"Dari provinsi penyampaiannya, minyak goreng jadi komoditi dunia, yang artinya harga internasional mempengaruhi kita, karena apa sebenarnya kita produk, apakah dalam bahan bakunya, minyak sawit atau produk minyak goreng, kita punya pabrik banyak, tetapi kebutuhan internasional ternyata naik," ucap Kepala Diskopindag Kota Malang M Sailendra kepada wartawan, Kamis (11/11/2021).
Dari sana kemudian diduga, para pelaku usaha minyak goreng memilih untuk menjual produknya ke luar negeri. Yang dinilai memperbesar pendapatan dibanding dengan penjualan di dalam negeri.

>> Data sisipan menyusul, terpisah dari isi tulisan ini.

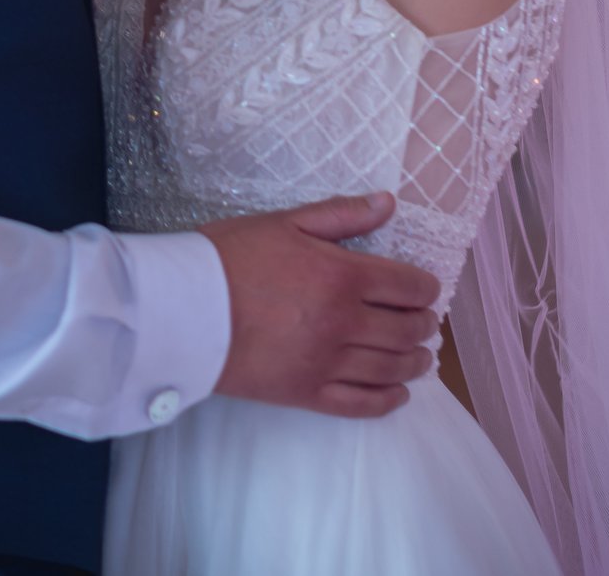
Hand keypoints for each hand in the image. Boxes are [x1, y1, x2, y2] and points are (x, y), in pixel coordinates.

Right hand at [200, 193, 441, 418]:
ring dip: (415, 362)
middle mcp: (344, 322)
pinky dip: (388, 400)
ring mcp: (328, 363)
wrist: (182, 309)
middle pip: (408, 330)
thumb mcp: (285, 222)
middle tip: (425, 322)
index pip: (410, 286)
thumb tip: (388, 203)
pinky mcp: (307, 394)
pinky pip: (361, 404)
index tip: (425, 290)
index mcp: (343, 276)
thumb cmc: (229, 258)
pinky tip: (398, 393)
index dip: (426, 289)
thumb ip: (341, 214)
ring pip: (392, 369)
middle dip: (424, 325)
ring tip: (419, 357)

"Kenaikan ekspor minyak goreng tahun kemarin dibandingkan tahun ini, lebih banyak tahun ini ekspornya. Sehingga devisa kita secara nasional bagus bisa selisih Rp 35 triliun selisihnya itu dari tahun kemarin. Ini kan kadang pusat dilema ekspor kah atau memenuhi kebutuhan dalam negeri," terang dia.
Kenaikan harga minyak goreng disebut bukan hanya terjadi di Kota Malang. Melainkan hampir di seluruh daerah di Indonesia.
"Seluruh daerah mengalami ini (kenaikan harga minyak goreng) semua, tidak hanya di Malang saja. Kami koordinasi komunikasi Diskoperindag Provinsi Jawa Timur apa yang dilakukan," tuturnya.
Pihaknya berharap pemerintah pusat memberikan kebijakan penetapan harga eceran tertinggi (HET) untuk produk minyak goreng. Supaya pihaknya yang berada di lapangan juga lebih mudah dalam mengontrolnya.
Pihaknya berharap pemerintah pusat memutuskan suatu kebijakan termasuk menetapkan sanksi-sanksi, apabila ada pihak-pihak yang memborong produk minyak goreng.
"Kita dorong (pemerintah) menetapkan HET dan pembatasan pembelian tiap konsumen maksimal dua pack," pungkasnya.
Berdasarkan pantauan Kementerian Perdagangan, harga rata-rata nasional saat ini untuk minyak goreng curah Rp 16.100/liter, minyak goreng kemasan sederhana Rp 16.200/liter, dan minyak goreng kemasan premium Rp 17.800/liter.